**Requirement**: Your output should be the exact lines from the start of the data through the line containing "CARACTERÍSTICAS QUE", with no pictures.

==========

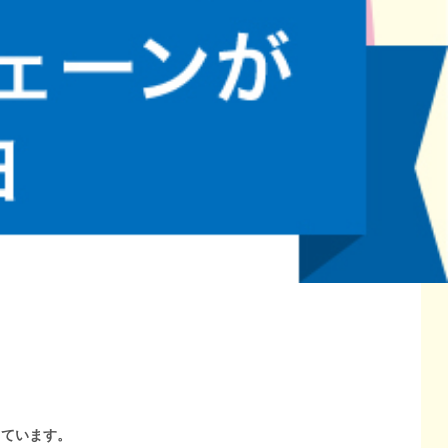
しています。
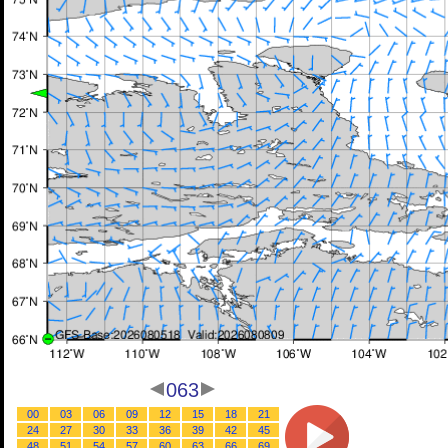
063
00
03
06
09
12
15
18
21
24
27
30
33
36
39
42
45
48
51
54
57
60
63
66
69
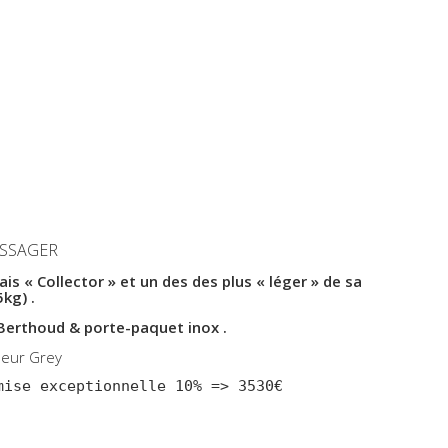
SSAGER
is « Collector » et un des des plus « léger » de sa
kg) .
Berthoud &
porte-paquet inox .
uleur Grey
mise exceptionnelle 10% => 3530€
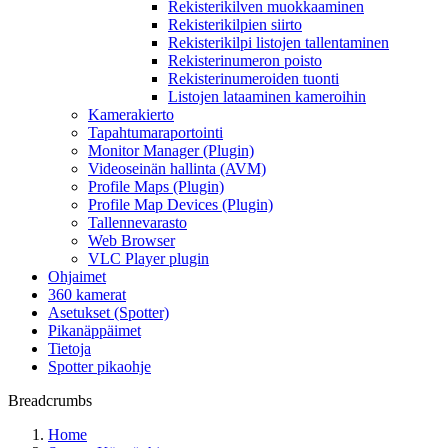
Rekisterikilven muokkaaminen
Rekisterikilpien siirto
Rekisterikilpi listojen tallentaminen
Rekisterinumeron poisto
Rekisterinumeroiden tuonti
Listojen lataaminen kameroihin
Kamerakierto
Tapahtumaraportointi
Monitor Manager (Plugin)
Videoseinän hallinta (AVM)
Profile Maps (Plugin)
Profile Map Devices (Plugin)
Tallennevarasto
Web Browser
VLC Player plugin
Ohjaimet
360 kamerat
Asetukset (Spotter)
Pikanäppäimet
Tietoja
Spotter pikaohje
Breadcrumbs
Home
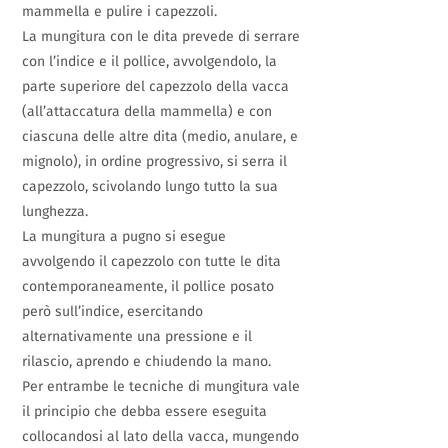
mammella e pulire i capezzoli.
La mungitura con le dita prevede di serrare
con l’indice e il pollice, avvolgendolo, la
parte superiore del capezzolo della vacca
(all’attaccatura della mammella) e con
ciascuna delle altre dita (medio, anulare, e
mignolo), in ordine progressivo, si serra il
capezzolo, scivolando lungo tutto la sua
lunghezza.
La mungitura a pugno si esegue
avvolgendo il capezzolo con tutte le dita
contemporaneamente, il pollice posato
però sull’indice, esercitando
alternativamente una pressione e il
rilascio, aprendo e chiudendo la mano.
Per entrambe le tecniche di mungitura vale
il principio che debba essere eseguita
collocandosi al lato della vacca, mungendo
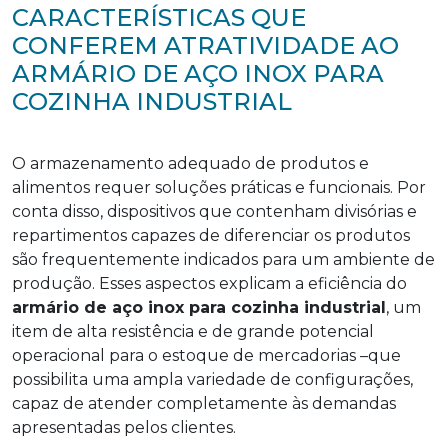
CARACTERÍSTICAS QUE
CONFEREM ATRATIVIDADE AO
ARMÁRIO DE AÇO INOX PARA
COZINHA INDUSTRIAL
O armazenamento adequado de produtos e
alimentos requer soluções práticas e funcionais. Por
conta disso, dispositivos que contenham divisórias e
repartimentos capazes de diferenciar os produtos
são frequentemente indicados para um ambiente de
produção. Esses aspectos explicam a eficiência do
armário de aço inox para cozinha industrial
, um
item de alta resistência e de grande potencial
operacional para o estoque de mercadorias –que
possibilita uma ampla variedade de configurações,
capaz de atender completamente às demandas
apresentadas pelos clientes.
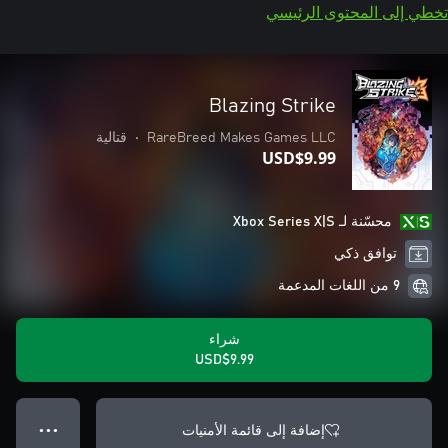
تخطي إلى المحتوى الرئيسي
Blazing Strike
RareBreed Makes Games LLC
•
قتالية
USD$9.99
محسّنة لـ Xbox Series X|S
توافق ذكي
9 من اللغات المدعمة
شراء
USD$9.99
إضافة إلى قائمة الأمنيات
● ● ●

==========

**Exercise output**:
しています。
063
00
03
06
09
12
15
18
21
24
27
30
33
36
39
42
45
48
51
54
57
60
63
66
69
SSAGER
is « Collector » et un des des plus « léger » de sa
kg) .
Berthoud &
porte-paquet inox .
uleur Grey
mise exceptionnelle 10% => 3530€
Rekisterikilven muokkaaminen
Rekisterikilpien siirto
Rekisterikilpi listojen tallentaminen
Rekisterinumeron poisto
Rekisterinumeroiden tuonti
Listojen lataaminen kameroihin
Kamerakierto
Tapahtumaraportointi
Monitor Manager (Plugin)
Videoseinän hallinta (AVM)
Profile Maps (Plugin)
Profile Map Devices (Plugin)
Tallennevarasto
Web Browser
VLC Player plugin
Ohjaimet
360 kamerat
Asetukset (Spotter)
Pikanäppäimet
Tietoja
Spotter pikaohje
Breadcrumbs
Home
mammella e pulire i capezzoli.
La mungitura con le dita prevede di serrare
con l’indice e il pollice, avvolgendolo, la
parte superiore del capezzolo della vacca
(all’attaccatura della mammella) e con
ciascuna delle altre dita (medio, anulare, e
mignolo), in ordine progressivo, si serra il
capezzolo, scivolando lungo tutto la sua
lunghezza.
La mungitura a pugno si esegue
avvolgendo il capezzolo con tutte le dita
contemporaneamente, il pollice posato
però sull’indice, esercitando
alternativamente una pressione e il
rilascio, aprendo e chiudendo la mano.
Per entrambe le tecniche di mungitura vale
il principio che debba essere eseguita
collocandosi al lato della vacca, mungendo
CARACTERÍSTICAS QUE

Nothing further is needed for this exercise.